In her post on the 25th of February, Caren shared stars on the stories of the 1,5 million Jewish children that were murdered by the Nazis. For me, it called to mind Christa's story and I asked Caren if she would be willing to include it in her Star Witness project. Even though Christa was not Jewish. I and my family are very grateful that Caren said yes.
Christa Bamberg was born on the 8th of January 1938 in Erfurt, Germany. She contracted meningitis at the age of three and as a result, became mentally disabled. The Nazis had very strong opinions on who was 'fit' for life. Mentally disabled people were not. At some point after June 1941, Chista was taken by force from her family and sent to Uchtspringe mental asylum. From 1940 onwards, this asylum was used for research on the genetics of mental disability. It had a special ward for children. Tötungsärtzte (=killing doctors) Hermann Wesse, his wife Hildegard Wesse and Gerhard Wenzel actively killed many children or ordered the nurses to do so. Either by mixing their food with phenobarbital, a common drug used in the treatment of epilepsy in children, but fatal when given an overdose. Or children were given an overdose of morphine by lethal injection. Hermann Wesse spent 20 years in jail and repented, his wife Hildegard only about two years. She continued to work as a doctor and did not think she had done anything wrong by killing mentally disabled children and women. Gerhard Wenzel was not in jail, did never repent and continued to work as a doctor. Christa was killed on the 18th of January 1945, ten days after her seventh birthday. Was it Hermann? Hildegard? Gerhard? or an unnamed nurse?
How is Christa related to me? Christa is my father's niece and my grand-father was her uncle. That might sound far, far away and long ago.
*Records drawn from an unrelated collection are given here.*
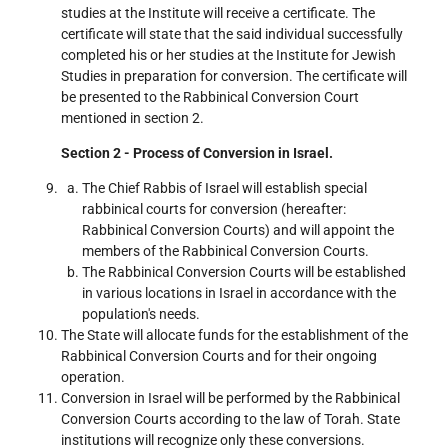
studies at the Institute will receive a certificate. The
certificate will state that the said individual successfully
completed his or her studies at the Institute for Jewish
Studies in preparation for conversion. The certificate will
be presented to the Rabbinical Conversion Court
mentioned in section 2.
Section 2 - Process of Conversion in Israel.
The Chief Rabbis of Israel will establish special
rabbinical courts for conversion (hereafter:
Rabbinical Conversion Courts) and will appoint the
members of the Rabbinical Conversion Courts.
The Rabbinical Conversion Courts will be established
in various locations in Israel in accordance with the
population's needs.
The State will allocate funds for the establishment of the
Rabbinical Conversion Courts and for their ongoing
operation.
Conversion in Israel will be performed by the Rabbinical
Conversion Courts according to the law of Torah. State
institutions will recognize only these conversions.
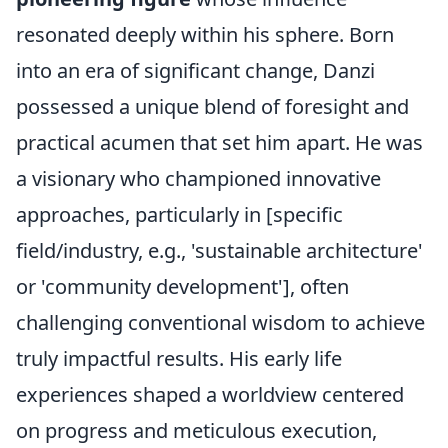
resonated deeply within his sphere. Born
into an era of significant change, Danzi
possessed a unique blend of foresight and
practical acumen that set him apart. He was
a visionary who championed innovative
approaches, particularly in [specific
field/industry, e.g., 'sustainable architecture'
or 'community development'], often
challenging conventional wisdom to achieve
truly impactful results. His early life
experiences shaped a worldview centered
on progress and meticulous execution,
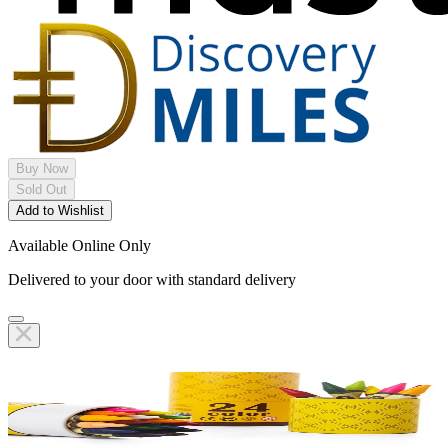
Buy Now
Sold Out
Add to Wishlist
Available Online Only
Delivered to your door with standard delivery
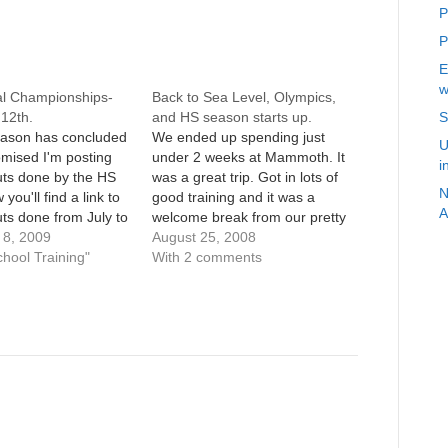
P
P
E
w
al Championships-
Back to Sea Level, Olympics,
12th.
and HS season starts up.
S
ason has concluded
We ended up spending just
U
mised I'm posting
under 2 weeks at Mammoth. It
i
uts done by the HS
was a great trip. Got in lots of
N
 you'll find a link to
good training and it was a
A
ts done from July to
welcome break from our pretty
 Easy runs/long runs
8, 2009
mundane life. Running
August 25, 2008
e aren't included,
chool Training"
somewhere different was also
With 2 comments
ain workouts. Enjoy.
a big plus.Surprisingly, I didn't
to ask questions,
feel the altitude as much as I
itique,…
thought…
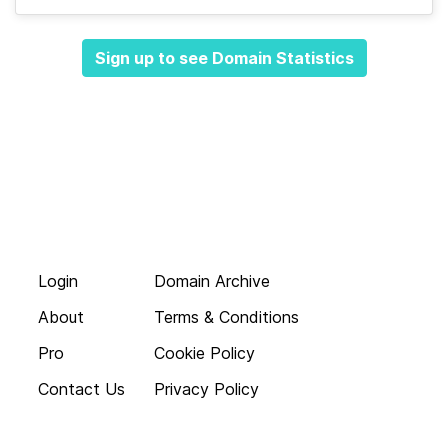
Sign up to see Domain Statistics
Login
Domain Archive
About
Terms & Conditions
Pro
Cookie Policy
Contact Us
Privacy Policy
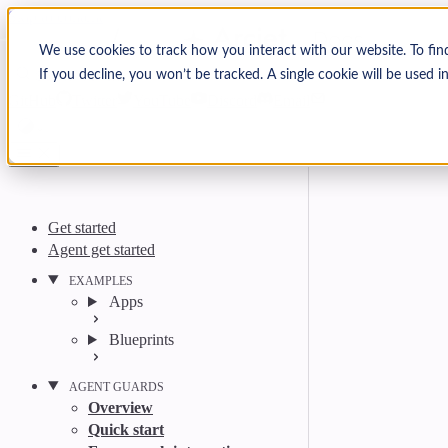
Skip to content
Arcjet Docs
We use cookies to track how you interact with our website. To fin
If you decline, you won’t be tracked. A single cookie will be used
Search
Ctrl
K
GitHub
Twitter
YouTube
Discord
Email
Get started
Agent get started
EXAMPLES
Apps
Blueprints
AGENT GUARDS
Overview
Quick start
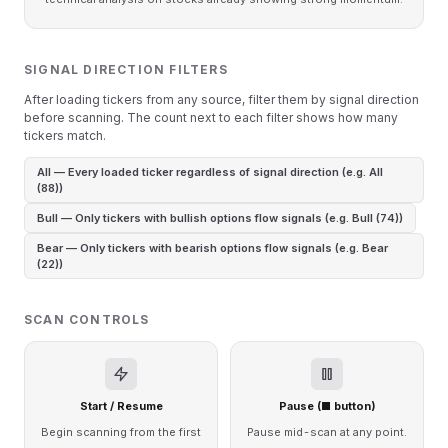
SIGNAL DIRECTION FILTERS
After loading tickers from any source, filter them by signal direction
before scanning. The count next to each filter shows how many
tickers match.
All — Every loaded ticker regardless of signal direction (e.g. All
(88))
Bull — Only tickers with bullish options flow signals (e.g. Bull (74))
Bear — Only tickers with bearish options flow signals (e.g. Bear
(22))
SCAN CONTROLS
Start / Resume
Pause (■ button)
Begin scanning from the first
Pause mid-scan at any point.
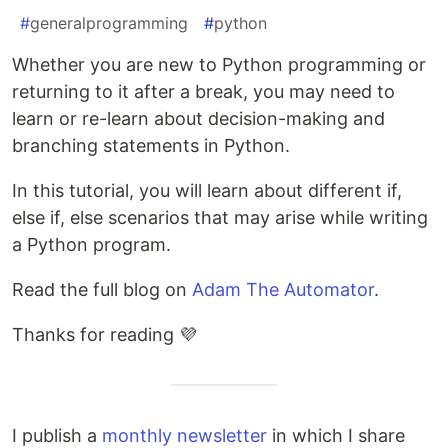
#
generalprogramming
#
python
Whether you are new to Python programming or
returning to it after a break, you may need to
learn or re-learn about decision-making and
branching statements in Python.
In this tutorial, you will learn about different if,
else if, else scenarios that may arise while writing
a Python program.
Read the full blog on
Adam The Automator
.
Thanks for reading 💜
I publish a
monthly newsletter
in which I share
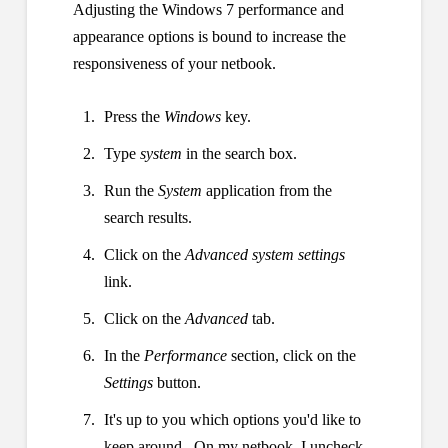
Adjusting the Windows 7 performance and
appearance options is bound to increase the
responsiveness of your netbook.
Press the
Windows
key.
Type
system
in the search box.
Run the
System
application from the
search results.
Click on the
Advanced system settings
link.
Click on the
Advanced
tab.
In the
Performance
section, click on the
Settings
button.
It's up to you which options you'd like to
keep around. On my netbook, I uncheck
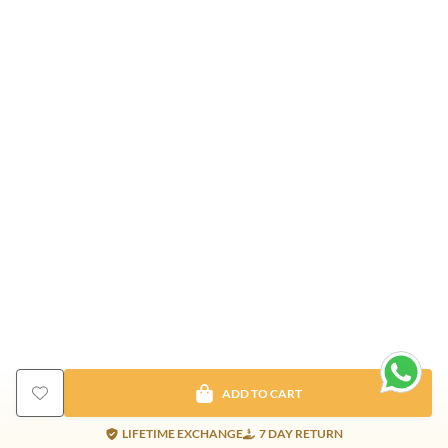
ADD TO CART
LIFETIME EXCHANGE
7 DAY RETURN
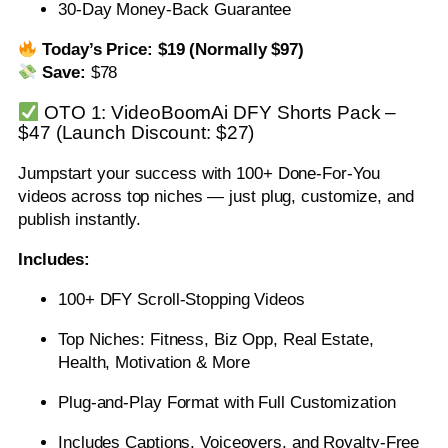
30-Day Money-Back Guarantee
Today’s Price:
$19 (Normally $97)
Save:
$78
OTO 1: VideoBoomAi DFY Shorts Pack –
$47 (Launch Discount: $27)
Jumpstart your success with 100+ Done-For-You
videos across top niches — just plug, customize, and
publish instantly.
Includes:
100+ DFY Scroll-Stopping Videos
Top Niches: Fitness, Biz Opp, Real Estate,
Health, Motivation & More
Plug-and-Play Format with Full Customization
Includes Captions, Voiceovers, and Royalty-Free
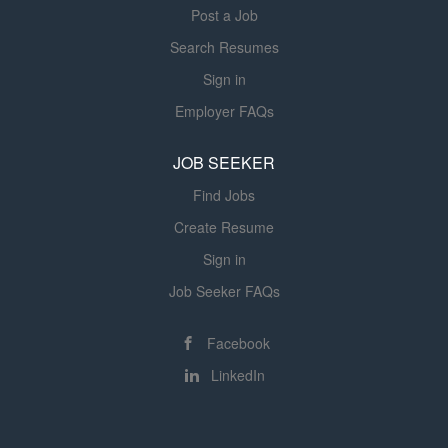
Post a Job
Search Resumes
Sign in
Employer FAQs
JOB SEEKER
Find Jobs
Create Resume
Sign in
Job Seeker FAQs
Facebook
LinkedIn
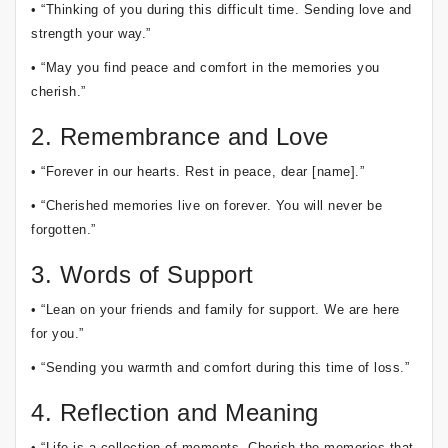
• “Thinking of you during this difficult time. Sending love and
strength your way.”
• “May you find peace and comfort in the memories you
cherish.”
2. Remembrance and Love
• “Forever in our hearts. Rest in peace, dear [name].”
• “Cherished memories live on forever. You will never be
forgotten.”
3. Words of Support
• “Lean on your friends and family for support. We are here
for you.”
• “Sending you warmth and comfort during this time of loss.”
4. Reflection and Meaning
• “Life is a collection of moments. Cherish the memories that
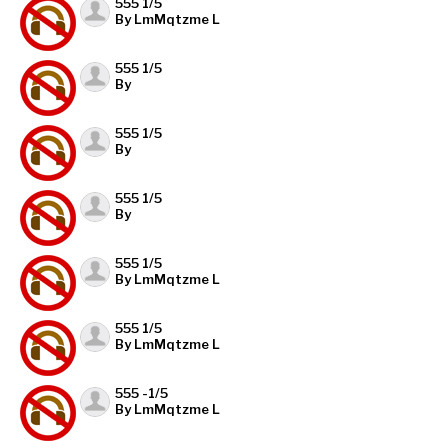
555 1/5
By LmMqtzme L
555 1/5
By
555 1/5
By
555 1/5
By
555 1/5
By LmMqtzme L
555 1/5
By LmMqtzme L
555 -1/5
By LmMqtzme L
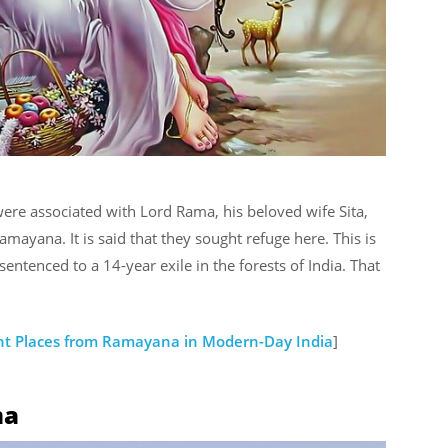
ere associated with Lord Rama, his beloved wife Sita,
mayana. It is said that they sought refuge here. This is
tenced to a 14-year exile in the forests of India. That
nt Places from Ramayana in Modern-Day India
]
ma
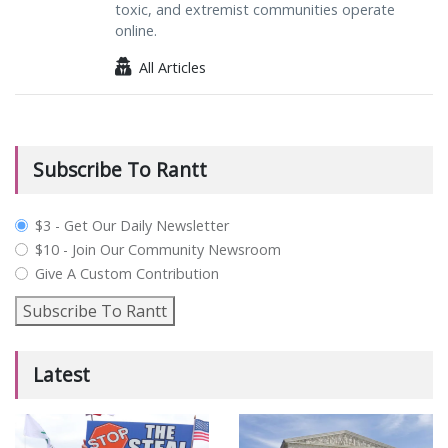
toxic, and extremist communities operate
online.
All Articles
Subscribe To Rantt
plan_select
$3 - Get Our Daily Newsletter
$10 - Join Our Community Newsroom
Give A Custom Contribution
Subscribe To Rantt
Latest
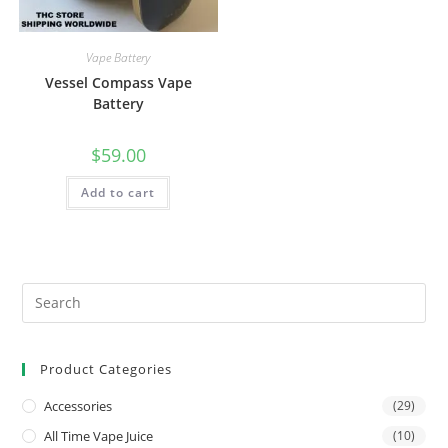
Vape Battery
Vessel Compass Vape
Battery
$
59.00
Add to cart
Product Categories
Accessories
(29)
All Time Vape Juice
(10)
However, I know Christa's brother quite well as Klaus-Dieter and his wife Doris have regular contact with my parents. After all, Klaus-Dieter is my father's cousin. Klaus-Dieter was born on the 2nd of December 1944 and never knew his sister. We have not told him about Christa being included in Caren's Star Witness project as we fear that he will be unable to cope.
Originally, I was going to include a few other family stories with Christa's story. Before Corona, I and my parents would have spent last week on holiday in Rappelsdorf, the village in Thuringia where my grandfather was born. Enroute to Rappelsdorf, I and my husband were going to visit the war grave of my grandfather's youngest brother Erwin. He was a radio operator with the Wehrmacht. As a result of being shot, he died on the 30th of July 1945 aged only 21. And he was Christa's uncle too.